Saturday, September 11, 2010

A quick overveiw.

          "What is she eating?" "Is she active?" "This is a problem that should be adressed now rather than in her future." I could remember sitting in my doctors office at the young age of 8, listening to my doctor talk to my Mom about me, and my weight like I wasn't even in the room. All my negitive feelings about my body and the way I look began there. As I look back now, she was obviously just doing her job. However, her just doing her job made me feel really bad about myself. It is sad to think 11 years ago, when I was still a child, I was faced with the harsh realization that I was "fat" and I needed to change.  I could rememeber really not understanding what to do, or even understanding how I was different. I knew I didn't look like my two petite sisters, and that I no longer fit into the cute pajamas and back-to-school clothes at Kids-R-Us. I remember feeling like I wanted to be like them, but I didn't know how to be.

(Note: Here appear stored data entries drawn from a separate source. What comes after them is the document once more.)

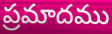
ప్రమాదము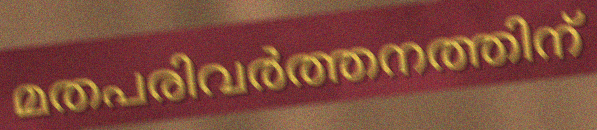
മതപരിവർത്തനത്തിന്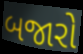
બજારો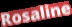
RosalineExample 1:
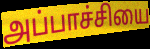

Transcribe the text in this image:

அப்பாச்சியை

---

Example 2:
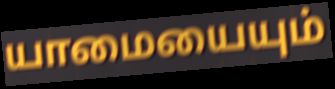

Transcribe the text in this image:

யாமையையும்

         Fast track a few years to my first few months in middle school and the torture I had to endure everyday by my peers and classmates, I definatly knew I was different. Unlike my 8 year old self, I began to understand what I could do to change it. For as long as I could rememeber from this point on I was always on a "diet."

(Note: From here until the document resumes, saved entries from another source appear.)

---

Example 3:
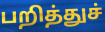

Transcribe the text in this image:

பறித்துச்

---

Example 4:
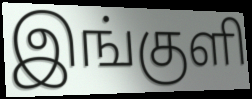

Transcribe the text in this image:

இங்குளி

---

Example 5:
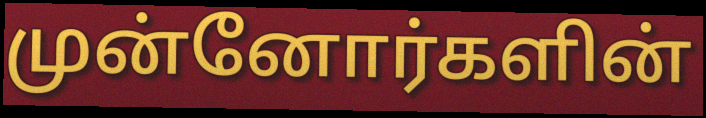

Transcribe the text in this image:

முன்னோர்களின்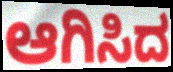
ಆಗಿಸಿದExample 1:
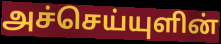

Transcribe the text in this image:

அச்செய்யுளின்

         Diets don't work. That is something I am positive of now. Through-out the years, I have been on atleast a hundred "diets," South Beach, Atkins, Weight-Watchers On-Line, E-Diets, diet pills, seeing nutrishonists, a personal diet-consultant, starving myself ect... Nothing worked! I just gained and gained. I felt like something was wrong. I had gotten my sugar levels tested when I was 13 and again at 18. Both came back high. I am now on Medication for that. I also was discovered at 18 to have a vitamin D deficany, which my  endocrinologist says does have an effect on my metabolism. With both of my medical issuses squared away, I finally felt like this was my chance to lose the weight that I had accumulated over the past 11 years.

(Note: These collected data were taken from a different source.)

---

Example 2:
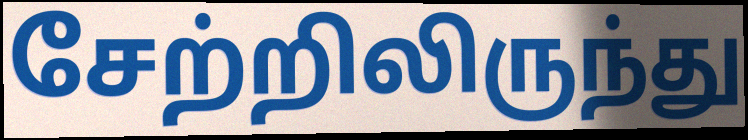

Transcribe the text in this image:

சேற்றிலிருந்து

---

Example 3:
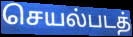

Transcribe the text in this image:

செயல்படத்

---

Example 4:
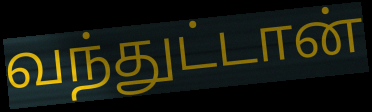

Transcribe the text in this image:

வந்துட்டான்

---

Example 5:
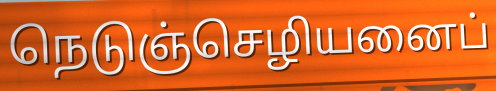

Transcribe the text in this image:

நெடுஞ்செழியனைப்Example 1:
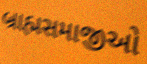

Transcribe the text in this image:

બ્રાહ્મસમાજીઓ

         I have been on my life-style change since Febuary. Along with constant activity, eating 1600 calories a day, and keeping a food journal daily I have lost about 45 pounds! I cannot express how proud I am of myself. For the first time EVER I have been able to do this on my own. When I started dropping the weight my first thoughts were, "I have to help other people just like me." This is why I am doing this blog. I want to help every single person who has struggled with there weight and feels trapped in a body that isn't theirs. You are going to read about my bad times, horrible times, great times and struggles. Yes I have lost 45 pounds, and wow has it been difficult, and wow do I have much more to lose! I will update this blog frequently with how my days go, how my weekly weigh-ins I have set up for myself go, and tips on anything I can think of to share. I can't wait to get started!